Last August, a New Mexico photographer lost her case before the state Supreme Court, which ruled that, despite her Christian faith, Elaine Huguenin did not have the right, First Amendment or otherwise, to decline to take pictures at a same-sex commitment ceremony. Vanessa Willock and Misti Collinsworth sued Huguenin and her husband Jonathan, with whom she operates the studio, despite there being other Albuquerque photographers who were happy to take their business. The case is a poster example of the intolerance foisted on us by the homosexual agenda, as the recent kerfuffle in Arizona also illustrated.
Now the Supreme Court will decide in the coming days whether to hear Huguenin’s appeal. While she will “gladly serve gays and lesbians,” she doesn’t want to photograph a same-sex “marriage” or commitment ceremony. She contends that her photography constitutes speech and she should not be forced to “create expression conveying messages that conflict with [my] religious beliefs.”
Ilya Shapiro of the libertarian Cato Institute, UCLA law professor Eugene Volokh, and University of Minnesota law professor Dale Carpenter jointly wrote an amicus brief supporting the Huguenins, arguing, “Photographers, writers, singers, actors, painters and others who create First Amendment-protected speech must have the right to decide which commissions to take and which to reject.”
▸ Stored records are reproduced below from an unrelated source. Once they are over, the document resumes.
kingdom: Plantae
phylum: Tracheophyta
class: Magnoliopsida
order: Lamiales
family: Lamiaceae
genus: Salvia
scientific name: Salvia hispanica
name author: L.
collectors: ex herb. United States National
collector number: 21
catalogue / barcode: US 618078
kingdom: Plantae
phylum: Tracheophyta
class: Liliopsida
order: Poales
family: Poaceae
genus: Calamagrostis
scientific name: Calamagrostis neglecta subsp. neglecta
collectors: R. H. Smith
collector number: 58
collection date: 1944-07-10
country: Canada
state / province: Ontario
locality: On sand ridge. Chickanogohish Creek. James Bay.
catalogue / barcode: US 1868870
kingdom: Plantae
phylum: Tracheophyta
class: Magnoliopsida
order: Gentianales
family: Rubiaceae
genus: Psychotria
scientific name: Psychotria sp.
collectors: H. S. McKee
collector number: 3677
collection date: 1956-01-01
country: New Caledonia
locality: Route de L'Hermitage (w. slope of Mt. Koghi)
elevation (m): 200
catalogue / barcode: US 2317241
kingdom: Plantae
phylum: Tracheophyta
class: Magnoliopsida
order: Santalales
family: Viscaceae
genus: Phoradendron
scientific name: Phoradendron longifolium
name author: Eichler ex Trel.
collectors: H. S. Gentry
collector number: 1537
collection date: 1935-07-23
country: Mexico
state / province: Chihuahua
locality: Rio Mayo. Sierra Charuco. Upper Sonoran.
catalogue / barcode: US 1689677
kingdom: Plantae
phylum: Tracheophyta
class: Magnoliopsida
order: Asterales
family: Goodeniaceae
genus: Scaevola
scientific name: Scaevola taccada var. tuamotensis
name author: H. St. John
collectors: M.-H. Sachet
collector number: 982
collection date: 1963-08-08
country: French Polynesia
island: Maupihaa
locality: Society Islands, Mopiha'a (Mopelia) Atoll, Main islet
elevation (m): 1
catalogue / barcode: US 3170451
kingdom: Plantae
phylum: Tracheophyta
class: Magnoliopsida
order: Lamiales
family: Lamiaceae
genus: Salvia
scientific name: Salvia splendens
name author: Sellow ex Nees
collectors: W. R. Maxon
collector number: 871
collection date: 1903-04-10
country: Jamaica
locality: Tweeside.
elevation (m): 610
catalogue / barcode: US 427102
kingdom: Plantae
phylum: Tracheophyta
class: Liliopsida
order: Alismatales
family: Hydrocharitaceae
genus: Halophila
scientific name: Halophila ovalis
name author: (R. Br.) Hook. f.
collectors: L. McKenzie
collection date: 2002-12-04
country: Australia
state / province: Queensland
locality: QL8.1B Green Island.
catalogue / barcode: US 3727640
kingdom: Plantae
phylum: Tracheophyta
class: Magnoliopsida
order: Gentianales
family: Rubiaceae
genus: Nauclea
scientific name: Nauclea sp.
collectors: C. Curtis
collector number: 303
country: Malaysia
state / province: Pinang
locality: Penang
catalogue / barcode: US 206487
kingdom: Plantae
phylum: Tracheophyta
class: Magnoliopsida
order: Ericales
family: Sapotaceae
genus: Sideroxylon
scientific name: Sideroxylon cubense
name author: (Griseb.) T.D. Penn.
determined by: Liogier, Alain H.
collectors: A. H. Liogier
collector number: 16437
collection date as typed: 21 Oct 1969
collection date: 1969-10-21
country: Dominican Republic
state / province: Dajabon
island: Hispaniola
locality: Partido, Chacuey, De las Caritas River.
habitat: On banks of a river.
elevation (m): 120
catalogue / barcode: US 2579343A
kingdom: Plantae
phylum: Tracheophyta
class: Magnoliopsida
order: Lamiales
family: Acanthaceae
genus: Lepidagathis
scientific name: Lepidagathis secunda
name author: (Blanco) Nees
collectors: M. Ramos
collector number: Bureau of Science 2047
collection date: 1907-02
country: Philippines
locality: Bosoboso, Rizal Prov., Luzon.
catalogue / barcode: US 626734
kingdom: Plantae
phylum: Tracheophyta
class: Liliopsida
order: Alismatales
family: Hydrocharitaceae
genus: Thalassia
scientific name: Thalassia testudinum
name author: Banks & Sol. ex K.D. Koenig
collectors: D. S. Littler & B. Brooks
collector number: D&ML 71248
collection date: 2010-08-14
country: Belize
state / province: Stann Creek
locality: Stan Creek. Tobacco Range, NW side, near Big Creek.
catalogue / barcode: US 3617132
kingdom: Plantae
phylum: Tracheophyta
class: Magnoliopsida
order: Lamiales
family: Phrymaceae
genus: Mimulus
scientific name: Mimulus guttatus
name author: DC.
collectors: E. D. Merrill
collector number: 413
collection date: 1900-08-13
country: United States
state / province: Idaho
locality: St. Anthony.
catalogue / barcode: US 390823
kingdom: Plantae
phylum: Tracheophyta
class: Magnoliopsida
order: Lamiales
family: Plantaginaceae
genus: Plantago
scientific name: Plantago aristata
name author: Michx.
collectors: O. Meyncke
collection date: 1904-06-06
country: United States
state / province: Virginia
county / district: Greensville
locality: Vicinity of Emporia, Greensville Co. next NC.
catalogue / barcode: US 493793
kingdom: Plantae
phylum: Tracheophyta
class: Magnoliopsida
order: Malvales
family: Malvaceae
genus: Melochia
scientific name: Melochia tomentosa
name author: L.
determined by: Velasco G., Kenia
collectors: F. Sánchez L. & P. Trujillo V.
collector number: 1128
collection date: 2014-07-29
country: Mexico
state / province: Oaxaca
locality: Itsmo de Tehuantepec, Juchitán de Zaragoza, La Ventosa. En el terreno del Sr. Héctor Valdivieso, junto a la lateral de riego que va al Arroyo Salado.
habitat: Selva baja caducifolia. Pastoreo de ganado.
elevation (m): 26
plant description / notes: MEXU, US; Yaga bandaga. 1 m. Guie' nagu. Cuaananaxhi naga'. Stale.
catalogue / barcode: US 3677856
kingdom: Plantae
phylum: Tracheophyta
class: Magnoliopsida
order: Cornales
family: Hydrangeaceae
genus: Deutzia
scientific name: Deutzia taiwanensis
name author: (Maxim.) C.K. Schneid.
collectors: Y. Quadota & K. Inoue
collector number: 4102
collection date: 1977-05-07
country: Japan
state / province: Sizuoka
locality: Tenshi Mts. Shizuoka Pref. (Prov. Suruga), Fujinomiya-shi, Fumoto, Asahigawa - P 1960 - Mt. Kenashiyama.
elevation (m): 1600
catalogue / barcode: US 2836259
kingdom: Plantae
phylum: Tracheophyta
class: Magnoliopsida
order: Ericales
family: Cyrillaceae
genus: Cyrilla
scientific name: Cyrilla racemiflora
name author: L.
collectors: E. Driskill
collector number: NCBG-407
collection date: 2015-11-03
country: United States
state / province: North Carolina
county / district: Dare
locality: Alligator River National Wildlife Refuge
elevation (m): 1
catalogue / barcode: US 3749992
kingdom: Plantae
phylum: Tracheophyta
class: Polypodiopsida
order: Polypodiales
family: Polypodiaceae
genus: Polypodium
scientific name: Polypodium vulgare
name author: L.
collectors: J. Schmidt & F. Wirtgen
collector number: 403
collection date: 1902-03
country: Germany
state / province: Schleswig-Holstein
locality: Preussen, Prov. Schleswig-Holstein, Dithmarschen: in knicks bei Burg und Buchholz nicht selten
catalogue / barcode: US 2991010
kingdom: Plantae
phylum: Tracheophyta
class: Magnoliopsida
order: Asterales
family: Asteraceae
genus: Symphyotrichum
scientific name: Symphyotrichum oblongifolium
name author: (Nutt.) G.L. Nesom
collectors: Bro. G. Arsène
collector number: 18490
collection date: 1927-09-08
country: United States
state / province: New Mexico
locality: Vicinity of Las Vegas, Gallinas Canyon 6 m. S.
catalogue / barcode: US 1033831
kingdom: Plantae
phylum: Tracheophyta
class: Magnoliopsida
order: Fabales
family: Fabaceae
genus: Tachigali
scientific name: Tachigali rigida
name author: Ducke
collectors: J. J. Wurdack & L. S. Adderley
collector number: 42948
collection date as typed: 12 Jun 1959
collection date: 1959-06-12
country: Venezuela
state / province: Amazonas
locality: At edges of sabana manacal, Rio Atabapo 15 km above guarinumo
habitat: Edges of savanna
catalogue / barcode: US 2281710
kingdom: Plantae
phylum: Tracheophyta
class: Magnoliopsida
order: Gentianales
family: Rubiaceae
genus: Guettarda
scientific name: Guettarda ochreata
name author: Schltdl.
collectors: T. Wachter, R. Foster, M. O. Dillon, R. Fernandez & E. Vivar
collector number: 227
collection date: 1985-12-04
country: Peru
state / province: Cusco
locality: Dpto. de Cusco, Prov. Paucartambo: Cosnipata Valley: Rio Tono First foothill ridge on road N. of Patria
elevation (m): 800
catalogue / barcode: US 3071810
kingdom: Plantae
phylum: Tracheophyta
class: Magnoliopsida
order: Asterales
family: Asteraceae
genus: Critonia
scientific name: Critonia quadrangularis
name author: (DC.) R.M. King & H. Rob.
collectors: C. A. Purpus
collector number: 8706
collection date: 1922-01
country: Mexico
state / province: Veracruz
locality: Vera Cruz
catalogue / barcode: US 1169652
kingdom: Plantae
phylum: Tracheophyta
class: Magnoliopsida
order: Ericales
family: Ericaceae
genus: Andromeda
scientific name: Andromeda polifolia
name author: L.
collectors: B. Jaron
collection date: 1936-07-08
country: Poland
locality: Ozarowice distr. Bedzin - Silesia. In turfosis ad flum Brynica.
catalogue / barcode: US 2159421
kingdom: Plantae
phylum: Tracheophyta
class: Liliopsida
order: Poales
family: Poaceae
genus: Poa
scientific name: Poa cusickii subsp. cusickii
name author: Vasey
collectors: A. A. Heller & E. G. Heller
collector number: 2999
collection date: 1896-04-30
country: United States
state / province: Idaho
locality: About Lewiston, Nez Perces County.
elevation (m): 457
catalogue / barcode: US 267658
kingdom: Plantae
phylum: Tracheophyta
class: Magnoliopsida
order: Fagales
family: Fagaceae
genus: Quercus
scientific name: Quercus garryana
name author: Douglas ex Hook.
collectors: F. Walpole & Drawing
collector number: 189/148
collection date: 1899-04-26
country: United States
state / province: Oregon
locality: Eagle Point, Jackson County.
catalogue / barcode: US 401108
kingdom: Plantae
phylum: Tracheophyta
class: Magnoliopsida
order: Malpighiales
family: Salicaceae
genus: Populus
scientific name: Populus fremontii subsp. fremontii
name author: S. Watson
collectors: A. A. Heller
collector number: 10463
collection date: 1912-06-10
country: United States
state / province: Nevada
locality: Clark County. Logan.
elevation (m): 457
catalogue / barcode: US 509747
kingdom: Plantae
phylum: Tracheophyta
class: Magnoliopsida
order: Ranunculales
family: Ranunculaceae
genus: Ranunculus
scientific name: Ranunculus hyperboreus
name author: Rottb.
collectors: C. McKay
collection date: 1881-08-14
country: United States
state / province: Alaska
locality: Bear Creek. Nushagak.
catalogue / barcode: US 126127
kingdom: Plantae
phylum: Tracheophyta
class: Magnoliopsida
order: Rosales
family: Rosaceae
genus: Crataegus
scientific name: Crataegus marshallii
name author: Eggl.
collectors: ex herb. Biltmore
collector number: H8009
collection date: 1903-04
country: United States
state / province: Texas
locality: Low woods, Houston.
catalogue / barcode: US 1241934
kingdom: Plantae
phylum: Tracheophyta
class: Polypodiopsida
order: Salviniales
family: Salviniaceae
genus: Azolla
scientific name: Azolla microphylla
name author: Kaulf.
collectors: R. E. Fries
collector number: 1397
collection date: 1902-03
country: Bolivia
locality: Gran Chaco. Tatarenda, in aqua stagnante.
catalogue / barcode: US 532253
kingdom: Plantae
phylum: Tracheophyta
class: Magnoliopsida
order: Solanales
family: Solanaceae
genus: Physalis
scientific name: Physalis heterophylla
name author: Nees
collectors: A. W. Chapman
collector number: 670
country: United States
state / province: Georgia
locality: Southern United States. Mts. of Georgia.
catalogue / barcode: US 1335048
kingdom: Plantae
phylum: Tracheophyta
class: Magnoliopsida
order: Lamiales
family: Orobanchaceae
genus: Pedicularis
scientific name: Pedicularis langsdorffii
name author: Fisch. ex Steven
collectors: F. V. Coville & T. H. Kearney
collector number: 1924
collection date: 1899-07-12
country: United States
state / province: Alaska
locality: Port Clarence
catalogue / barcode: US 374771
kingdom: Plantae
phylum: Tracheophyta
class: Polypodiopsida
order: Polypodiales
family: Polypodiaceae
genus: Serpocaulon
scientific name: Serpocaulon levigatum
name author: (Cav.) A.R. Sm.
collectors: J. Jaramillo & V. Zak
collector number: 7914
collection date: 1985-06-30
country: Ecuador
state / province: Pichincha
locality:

The state Supreme Court didn’t see it that way, however. Justice Richard C. Bosson wrote in concurrence that the case “provokes reflection on what this nation is all about, its promise of fairness, liberty, equality of opportunity, and justice.” Furthermore, “at some point in our lives all of us must compromise, if only a little, to accommodate the contrasting values of others. A multicultural, pluralistic society, one of our nation’s strengths, demands no less.” That “compromise” is increasingly being demanded of only one side in this debate. Now it’s up to the U.S. Supreme Court to either let this egregious violation of conscience and speech stand or to set the record straight.